All that is needed is an exact copy of the lines from the beginning of the data below through the line containing "Recognition of 1st", minus the pictures.

Collected data:
[Start of Attachment]

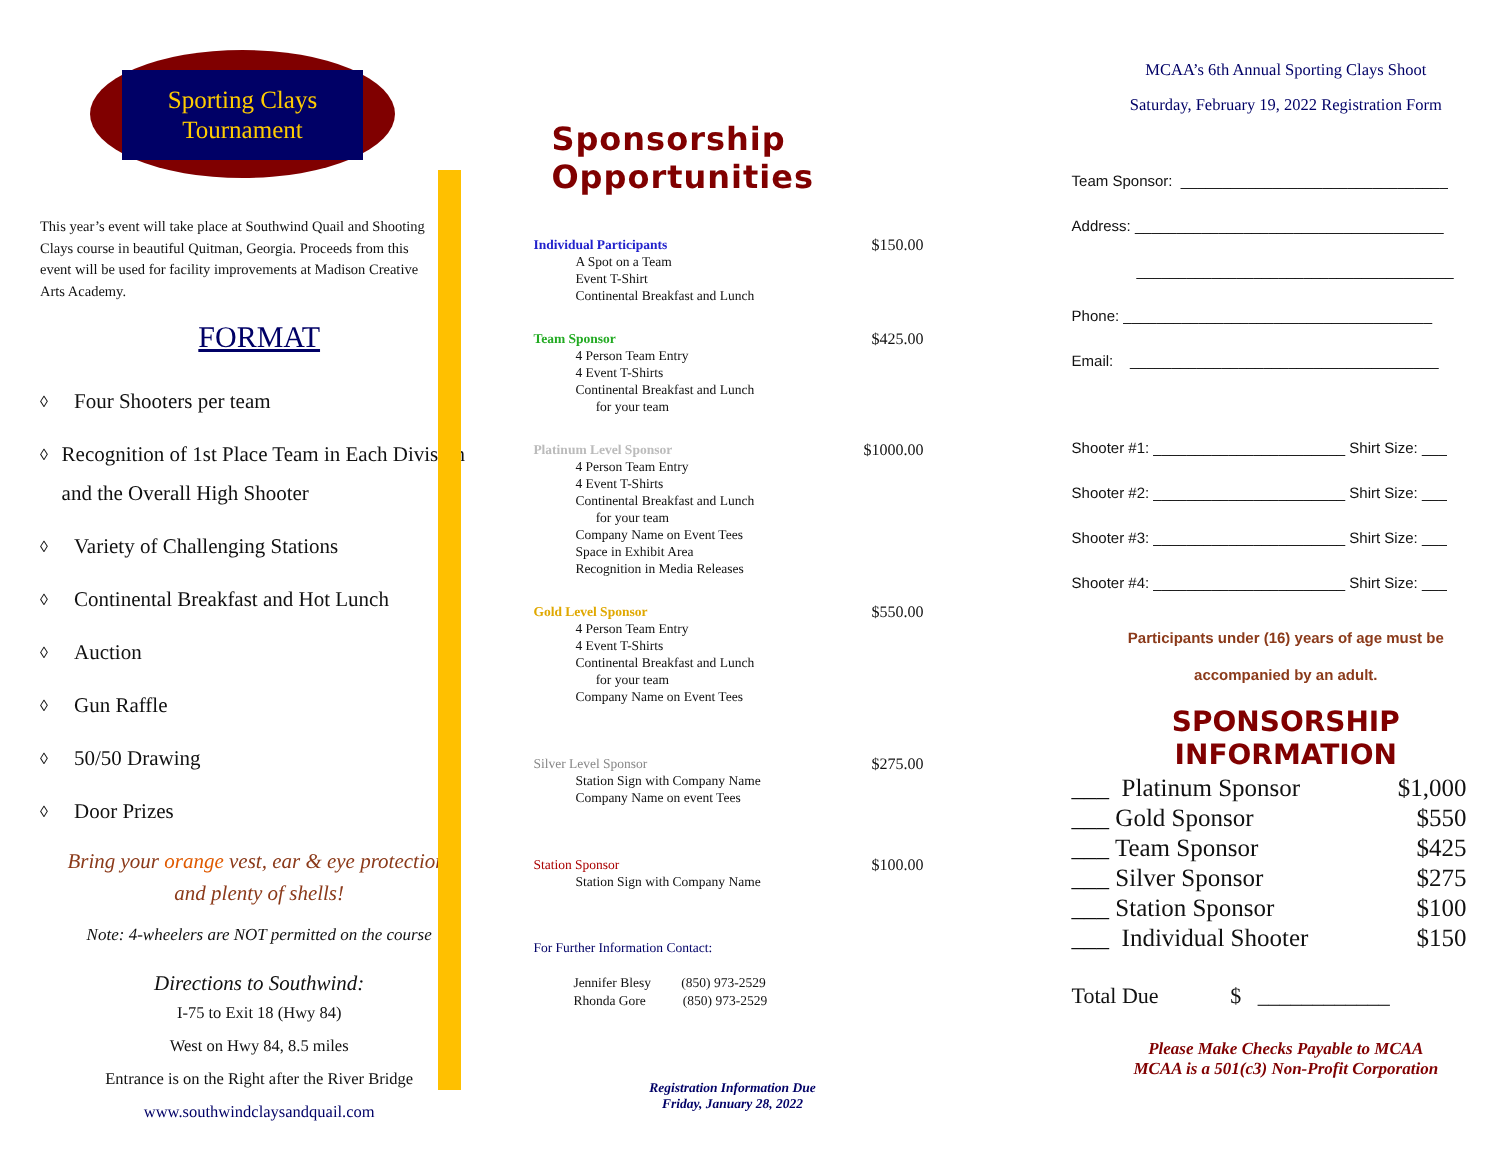Sporting Clays
Tournament
This year’s event will take place at Southwind Quail and Shooting Clays course in beautiful Quitman, Georgia. Proceeds from this event will be used for facility improvements at Madison Creative Arts Academy.
FORMAT
◊ Four Shooters per team
◊
Recognition of 1st Place Team in Each Division and the Overall High Shooter
◊ Variety of Challenging Stations
◊ Continental Breakfast and Hot Lunch
◊ Auction
◊ Gun Raffle
◊ 50/50 Drawing
◊ Door Prizes
Bring your orange vest, ear & eye protection,
and plenty of shells!
Note: 4-wheelers are NOT permitted on the course
Directions to Southwind:
I-75 to Exit 18 (Hwy 84)
West on Hwy 84, 8.5 miles
Entrance is on the Right after the River Bridge
www.southwindclaysandquail.com
Sponsorship Opportunities
Individual Participants
A Spot on a Team
Event T-Shirt
Continental Breakfast and Lunch
$150.00
Team Sponsor
4 Person Team Entry
4 Event T-Shirts
Continental Breakfast and Lunch
for your team
$425.00
Platinum Level Sponsor
4 Person Team Entry
4 Event T-Shirts
Continental Breakfast and Lunch
for your team
Company Name on Event Tees
Space in Exhibit Area
Recognition in Media Releases
$1000.00
Gold Level Sponsor
4 Person Team Entry
4 Event T-Shirts
Continental Breakfast and Lunch
for your team
Company Name on Event Tees
$550.00
Silver Level Sponsor
Station Sign with Company Name
Company Name on event Tees
$275.00
Station Sponsor
Station Sign with Company Name
$100.00
For Further Information Contact:
Jennifer Blesy (850) 973-2529
Rhonda Gore (850) 973-2529
Registration Information Due
Friday, January 28, 2022
MCAA’s 6th Annual Sporting Clays Shoot
Saturday, February 19, 2022 Registration Form
Team Sponsor: ________________________________
Address: _____________________________________
______________________________________
Phone: _____________________________________
Email: _____________________________________
Shooter #1: _______________________ Shirt Size: ___
Shooter #2: _______________________ Shirt Size: ___
Shooter #3: _______________________ Shirt Size: ___
Shooter #4: _______________________ Shirt Size: ___
Participants under (16) years of age must be
accompanied by an adult.
SPONSORSHIP INFORMATION
___ Platinum Sponsor $1,000
___ Gold Sponsor $550
___ Team Sponsor $425
___ Silver Sponsor $275
___ Station Sponsor $100
___ Individual Shooter $150
Total Due $ ____________
Please Make Checks Payable to MCAA
MCAA is a 501(c3) Non-Profit Corporation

[End of Attachment]

Task response –
Sporting Clays
Tournament
This year’s event will take place at Southwind Quail and Shooting Clays course in beautiful Quitman, Georgia. Proceeds from this event will be used for facility improvements at Madison Creative Arts Academy.
FORMAT
◊ Four Shooters per team
◊
Recognition of 1st Place Team in Each Division and the Overall High Shooter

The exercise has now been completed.